Los pasaportes evocan inicialmente una imagen cosmopolita. Pero esa felicidad que impulsa a tantos a dejar su país de origen, en busca de paz, de libertad política, económica, social, y que aparece inicialmente al alcance de la mano, resulta tantas veces esquiva, imposible de tocar. Pese a que en el consenso liberal de posguerra por primera vez nació un reconocimiento a la movilidad como derecho, la realidad es que la migración hoy frecuentemente es sinónimo de precariedad, desesperación, pobreza y violencia. El Estado-nación determina aún en qué condiciones el movimiento de personas es permisible. Y, una vez migrantes, no todos logran obtener un pasaporte. Como Dimitri Kochenov escribe en Citizenship, las reglas a menudo irracionales y de aplicación arbitraria con que los Estados intentan controlar y delimitar el movimiento, demuestran que la mismísima idea de ciudadanía, que en el imaginario liberal aparece como un horizonte participativo e inclusivo, finalmente depende de su opuesto absoluto: la exclusión. Hablando el idioma de lo que se conoce hoy en el discurso del arte contemporáneo como “crítica institucional”, Jaar expone la ciudadanía como antinomia: un cerro de pasaportes inutilizables… e imposibles de tocar.

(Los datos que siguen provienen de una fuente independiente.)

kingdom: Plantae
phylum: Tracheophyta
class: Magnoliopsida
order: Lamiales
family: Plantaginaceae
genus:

Importa notar que la situación a la que Jaar alude en Un millón de pasaportes alemanes implica a la institución y el contexto cultural donde la obra es exhibida: los límites del paradigma liberal al que alude son los mismos que limitan hoy el espacio discursivo de la cultura en Alemania. Pienso aquí en la cantinela de moda en torno a la inclusión de artistas del llamado Global South (la versión anglo y descafeinada del “tercer mundo” de posguerra), que Jaar mismo criticaba en su obra temprana. Esta retórica opera netamente dentro de un paradigma excluyente, visto en la obvia incapacidad de entender que dar la palabra al otro implica tener que escuchar cosas sobre las que uno a veces preferiría no saber.
Desde la primera versión de Un millón de pasaportes, creada por Jaar en 1995, han transcurrido casi 30 años. Una obra que en su contexto inicial apareció enmarcada por el optimismo exuberante del momento de la globalización y el triunfo del liberalismo, cuando ideas tales como el fin del Estado-nación o la pertenencia e identidad como categorías fluidas y cambiantes, surgían a la luz de la aceleración del movimiento de personas, objetos e información a través del mundo. Hoy esta obra reaparece en un momento tremendamente ambiguo, en que la actualidad y materialidad del borde, la firmeza de límites y fronteras se imponen nuevamente con fuerza.
En su encarnación actual, la obra subraya un peligro que acecha.
Imagen de portada: Instalación Un millón de pasaportes alemanes (2023), de Alfredo Jaar.